Since '88, the Redskins have not swept the Eagles. Digest that. They've managed the trick just once against Dallas and twice against the Giants. Three sweeps over those key rivals in 17 years. That's pathetic. For years, every time the Redskins had a chance to establish themselves as the equal of a division rival, they regressed, usually in a hail of penalties and turnovers. Will that happen again in these final three games?
Or, this season, will the Redskins step over Parcells's Cowboys in the division pecking order and serve notice to the Eagles that, even when Donovan McNabb returns next season, those Washington games on the schedule may no longer be such an annual treat?
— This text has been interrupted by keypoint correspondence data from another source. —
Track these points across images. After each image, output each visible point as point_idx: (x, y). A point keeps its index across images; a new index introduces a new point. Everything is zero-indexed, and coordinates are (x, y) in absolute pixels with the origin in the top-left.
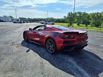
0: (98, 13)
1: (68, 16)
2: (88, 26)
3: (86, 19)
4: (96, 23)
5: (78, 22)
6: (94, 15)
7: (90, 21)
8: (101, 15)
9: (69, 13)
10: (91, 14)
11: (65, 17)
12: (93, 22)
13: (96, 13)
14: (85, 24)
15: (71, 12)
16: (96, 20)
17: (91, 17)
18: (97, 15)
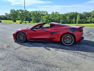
0: (37, 11)
1: (10, 13)
2: (31, 22)
3: (28, 16)
4: (36, 20)
5: (21, 18)
6: (34, 13)
7: (31, 18)
8: (39, 13)
9: (12, 10)
10: (31, 12)
11: (6, 14)
12: (34, 19)
13: (35, 11)
14: (28, 21)
15: (13, 9)
16: (36, 17)
17: (32, 15)
18: (36, 13)
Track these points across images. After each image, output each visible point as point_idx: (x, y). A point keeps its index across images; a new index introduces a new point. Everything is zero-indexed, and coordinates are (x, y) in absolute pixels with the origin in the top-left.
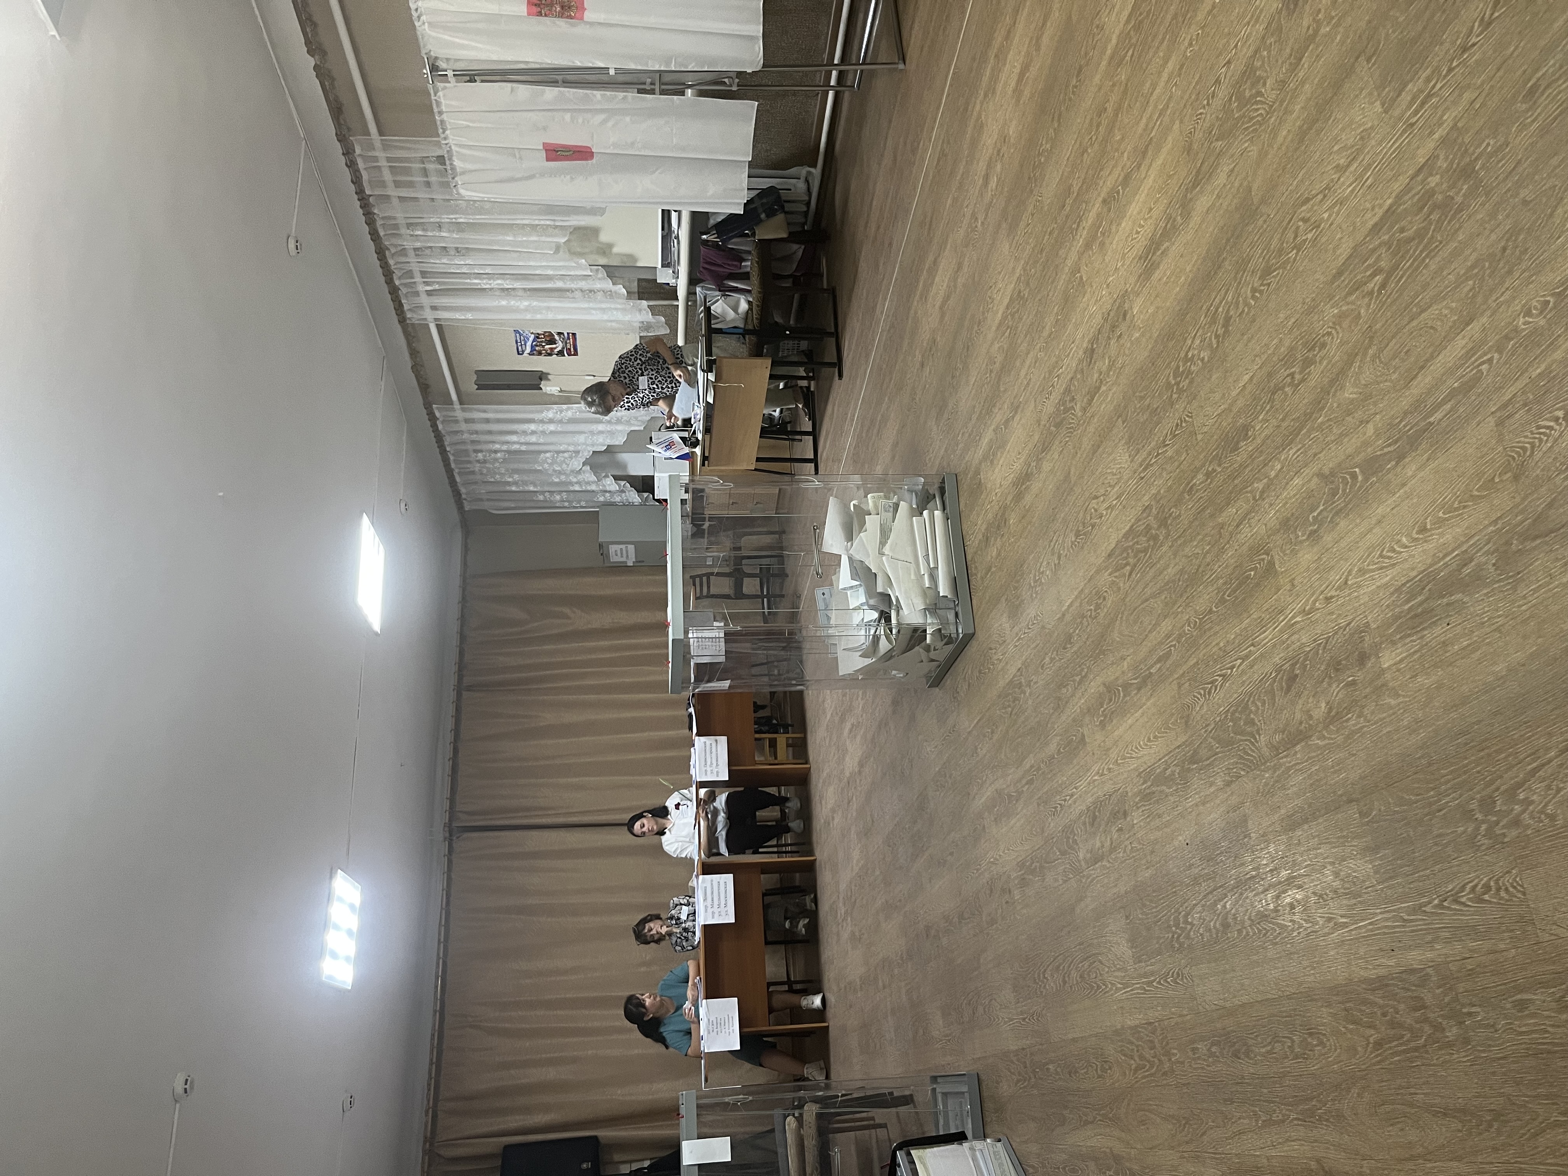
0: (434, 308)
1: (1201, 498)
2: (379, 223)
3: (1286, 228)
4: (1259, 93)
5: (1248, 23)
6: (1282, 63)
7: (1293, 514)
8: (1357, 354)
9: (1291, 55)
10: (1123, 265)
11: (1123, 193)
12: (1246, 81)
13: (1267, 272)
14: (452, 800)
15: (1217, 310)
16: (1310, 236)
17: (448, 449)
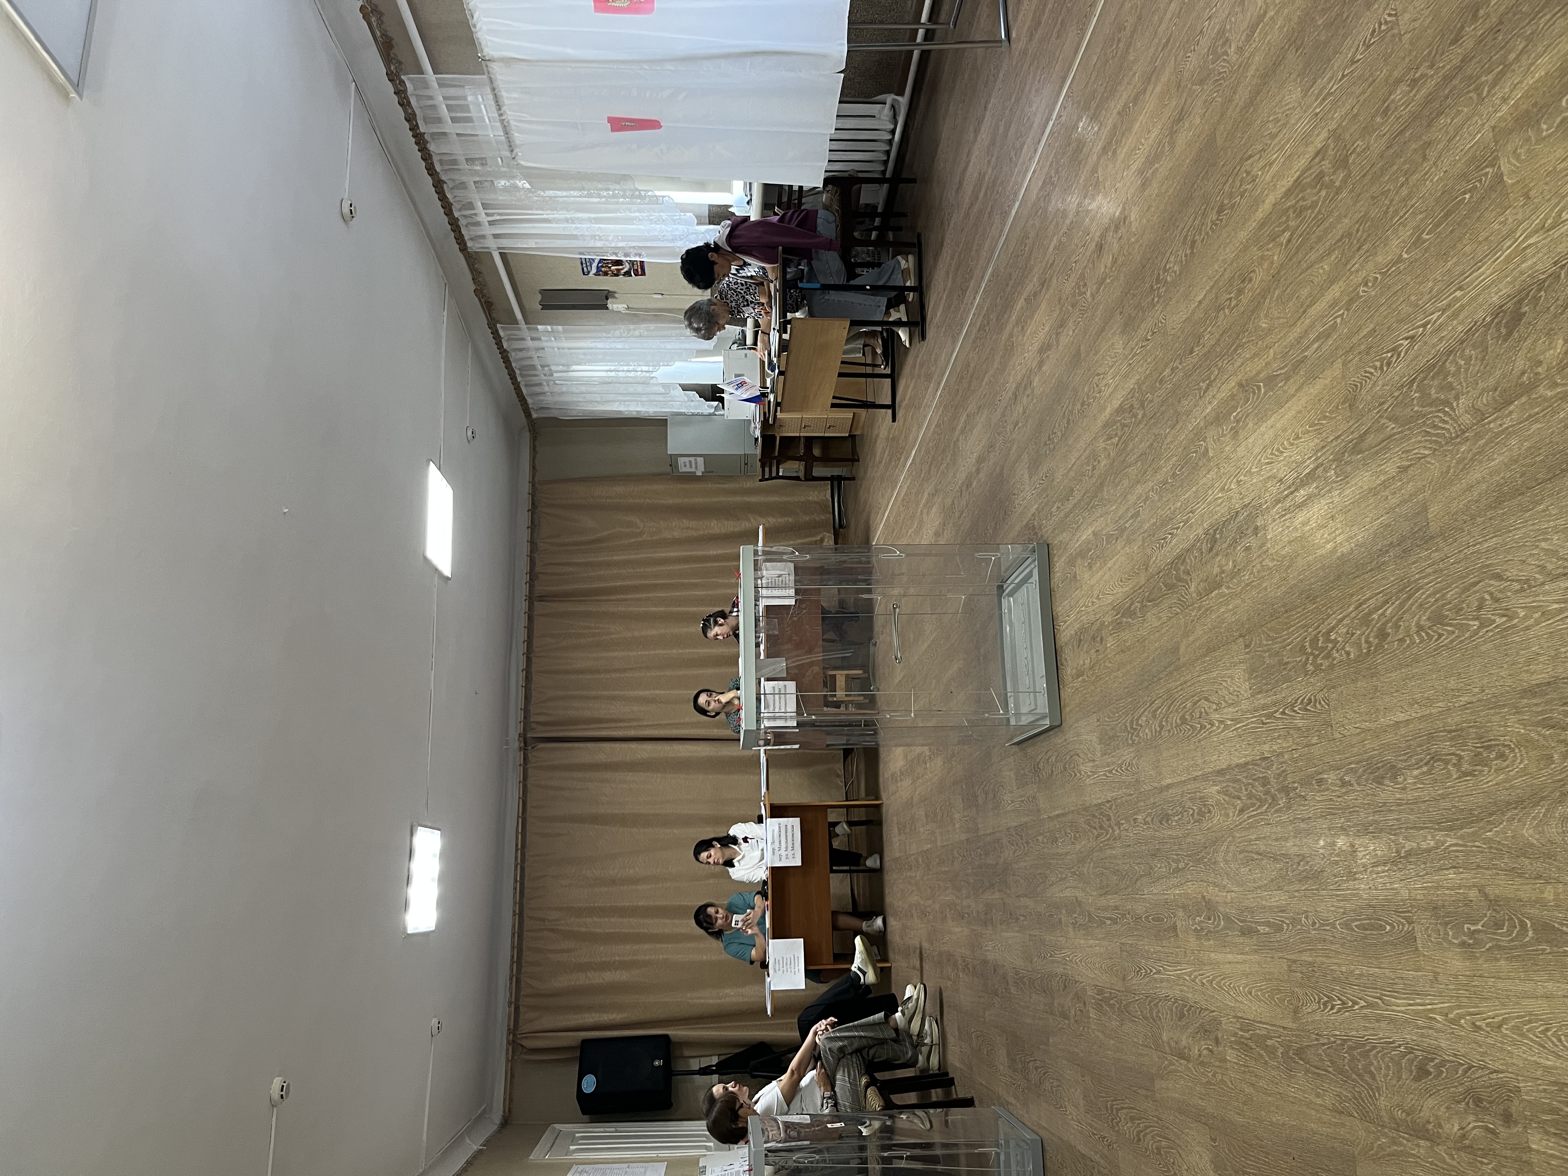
0: (496, 236)
1: (1331, 800)
2: (435, 159)
3: (1467, 589)
4: (1447, 403)
5: (1444, 311)
6: (1483, 390)
7: (1444, 906)
8: (1543, 798)
9: (1496, 390)
10: (1258, 473)
11: (1265, 394)
12: (1433, 378)
13: (1438, 619)
14: (526, 711)
15: (1370, 613)
16: (1499, 621)
17: (514, 365)
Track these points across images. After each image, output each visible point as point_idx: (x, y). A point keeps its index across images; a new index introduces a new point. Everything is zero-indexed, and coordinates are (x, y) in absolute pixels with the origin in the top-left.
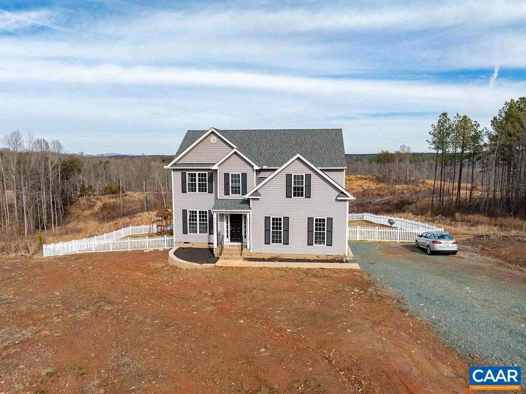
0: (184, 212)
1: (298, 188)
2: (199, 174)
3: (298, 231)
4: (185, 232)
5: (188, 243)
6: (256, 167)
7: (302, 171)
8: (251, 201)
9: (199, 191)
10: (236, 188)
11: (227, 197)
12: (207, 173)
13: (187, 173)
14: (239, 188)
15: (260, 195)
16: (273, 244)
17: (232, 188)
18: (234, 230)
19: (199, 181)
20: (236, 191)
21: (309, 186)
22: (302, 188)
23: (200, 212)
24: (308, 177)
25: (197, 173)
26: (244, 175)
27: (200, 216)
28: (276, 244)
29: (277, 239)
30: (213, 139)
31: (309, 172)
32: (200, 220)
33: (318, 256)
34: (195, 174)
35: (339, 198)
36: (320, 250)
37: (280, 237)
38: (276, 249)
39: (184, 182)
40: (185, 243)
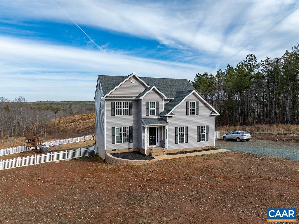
0: (113, 129)
1: (192, 109)
2: (123, 103)
3: (192, 135)
4: (113, 143)
5: (115, 150)
6: (166, 98)
7: (194, 100)
8: (168, 118)
9: (123, 114)
10: (152, 111)
11: (147, 117)
12: (129, 102)
13: (115, 102)
14: (154, 111)
15: (174, 114)
16: (180, 143)
17: (150, 111)
18: (151, 137)
19: (123, 108)
20: (153, 113)
21: (197, 108)
22: (194, 109)
23: (124, 128)
24: (197, 103)
25: (122, 102)
26: (158, 103)
27: (124, 131)
28: (181, 143)
29: (182, 141)
30: (133, 81)
31: (198, 100)
32: (124, 134)
33: (202, 148)
34: (121, 103)
35: (211, 115)
36: (203, 144)
37: (183, 139)
38: (182, 146)
39: (113, 109)
40: (113, 150)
The Cowboys, no matter what they say, will enter FedEx firmly convinced that the Redskins were just amazingly lucky on Sept. 19. In the NFL, when you trail 13-0 on the road with four minutes to play and you haven't shown an iota of offense all night, you are dead meat. Yet twice the Redskins called what amounted to a street-ball play: "Santana, go deep down the middle. Mark, throw it as far as you can. Everyone else, cross your fingers." And twice the result -- against a Parcells-coached team -- was a clean catch behind the safety for untouched scoring passes of 39 and 70 yards.
Such things don't happen. But when they do, they can mark turning points in the competitive relationship between teams. If the Redskins fail to beat a merely pretty good Cowboys team with 90,000 raving Redskins fans behind them and the memory of the Brunell-to-Moss game as motivation, then a very large opportunity will be squandered.
Since '92, the Redskins have been pretending that they weren't the punching bag of the Cowboys, Giants and Eagles in the NFC East. But that horrific 22-51-1 record (including 3-6 since Gibbs's return and 4-17 the last four seasons) against their three oldest traditional division adversaries tells an entirely different and ugly tale. Year after year, as the Cowboys, Giants and Eagles march out with another victory at the Redskins' expense, our stubborn but sawed-off Black Knights bravely but ludicrously shout, "Oh, I see. Running away, eh? Come back here and take what's coming to you. I'll bite your legs off."
In the next three weeks, the Redskins don't have to run the table or make the playoffs. Though that possibility is certainly offered to them. What they must do is stay focused for three consecutive, physically demanding games regardless of playoff permutations, and prove to the foes they play six times every season that they are no longer the doormats of the NFC East.